Dataset:

* * *

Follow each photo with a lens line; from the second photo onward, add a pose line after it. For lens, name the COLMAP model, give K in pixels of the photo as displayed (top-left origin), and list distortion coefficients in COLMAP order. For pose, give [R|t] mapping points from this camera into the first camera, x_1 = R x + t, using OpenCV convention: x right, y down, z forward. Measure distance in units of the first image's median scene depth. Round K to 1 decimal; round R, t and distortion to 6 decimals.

* * *

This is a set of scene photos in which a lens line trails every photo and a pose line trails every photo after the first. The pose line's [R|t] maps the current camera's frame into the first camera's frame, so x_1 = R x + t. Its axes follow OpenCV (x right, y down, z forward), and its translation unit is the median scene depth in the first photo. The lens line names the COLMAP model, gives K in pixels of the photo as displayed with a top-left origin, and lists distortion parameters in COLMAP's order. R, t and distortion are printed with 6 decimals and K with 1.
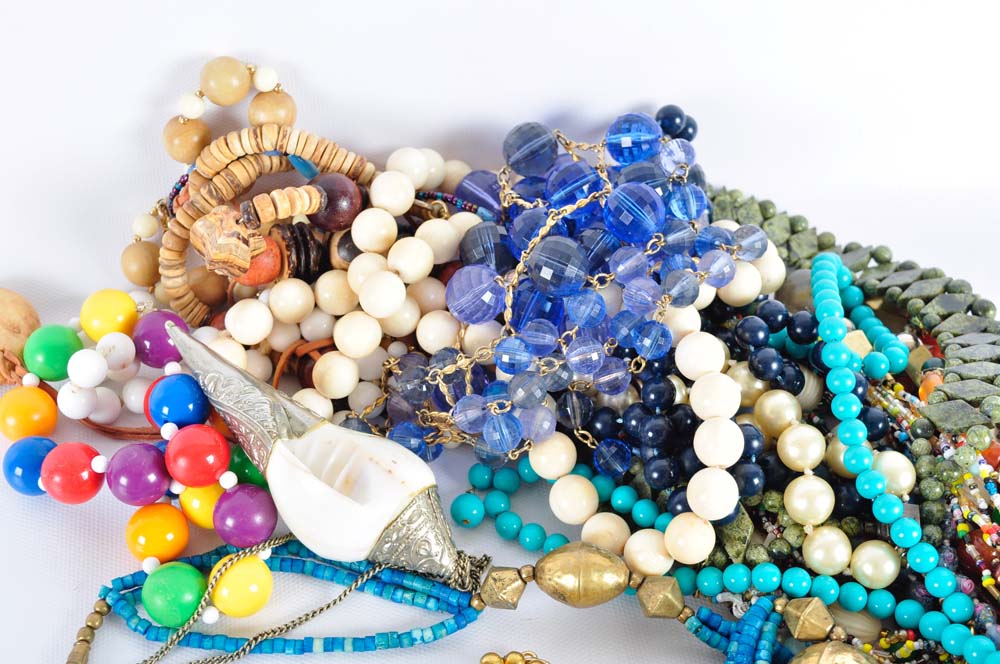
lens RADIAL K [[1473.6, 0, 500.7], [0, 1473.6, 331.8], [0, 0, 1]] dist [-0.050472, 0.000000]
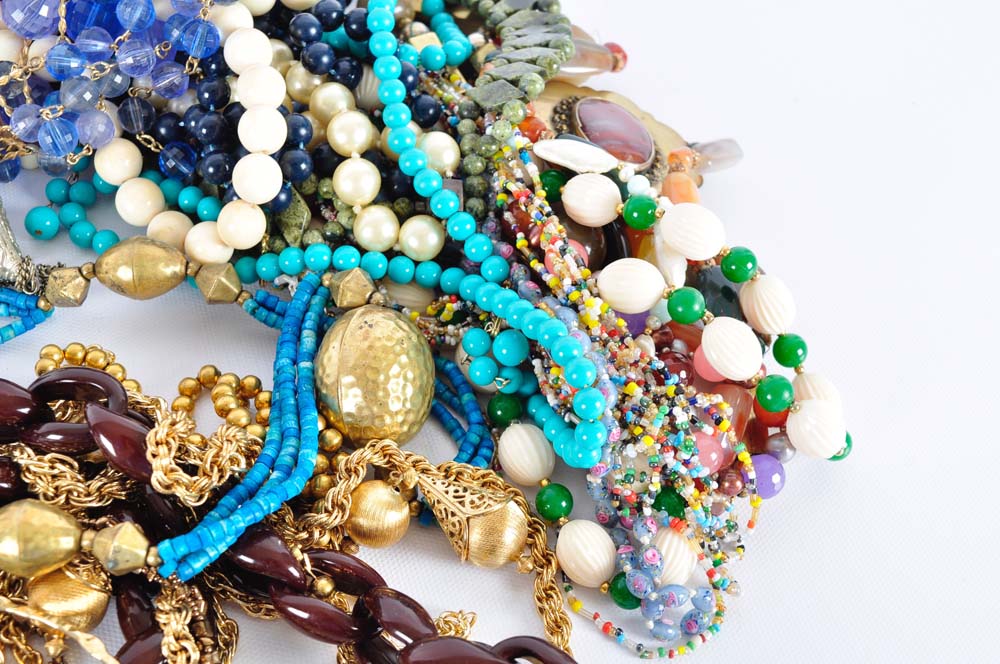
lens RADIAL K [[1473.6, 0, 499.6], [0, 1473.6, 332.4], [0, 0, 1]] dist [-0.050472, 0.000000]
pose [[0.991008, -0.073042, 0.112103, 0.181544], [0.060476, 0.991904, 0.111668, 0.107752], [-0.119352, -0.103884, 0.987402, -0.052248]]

* * *

Task objective:
Write out, word for word, the data above from the line containing "This is a set" through the line containing "-0.103884, 0.987402, -0.052248]]", both lines included. Leave the pictures out.

Output of the exercise:
This is a set of scene photos in which a lens line trails every photo and a pose line trails every photo after the first. The pose line's [R|t] maps the current camera's frame into the first camera's frame, so x_1 = R x + t. Its axes follow OpenCV (x right, y down, z forward), and its translation unit is the median scene depth in the first photo. The lens line names the COLMAP model, gives K in pixels of the photo as displayed with a top-left origin, and lists distortion parameters in COLMAP's order. R, t and distortion are printed with 6 decimals and K with 1.
lens RADIAL K [[1473.6, 0, 500.7], [0, 1473.6, 331.8], [0, 0, 1]] dist [-0.050472, 0.000000]
lens RADIAL K [[1473.6, 0, 499.6], [0, 1473.6, 332.4], [0, 0, 1]] dist [-0.050472, 0.000000]
pose [[0.991008, -0.073042, 0.112103, 0.181544], [0.060476, 0.991904, 0.111668, 0.107752], [-0.119352, -0.103884, 0.987402, -0.052248]]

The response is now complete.